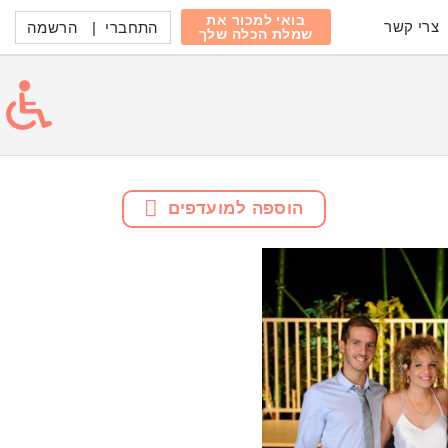
בואי למכור את
צרי קשר
התחברי
|
הרשמה
שמלת הכלה שלך
הוספה למועדפים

***

▶ **EXERCISE INSTRUCTIONS**: Return the full listing exactly as it appears above, without its pictures.

▶ **EXERCISE ANSWER**:
בואי למכור את
צרי קשר
התחברי
|
הרשמה
שמלת הכלה שלך
הוספה למועדפים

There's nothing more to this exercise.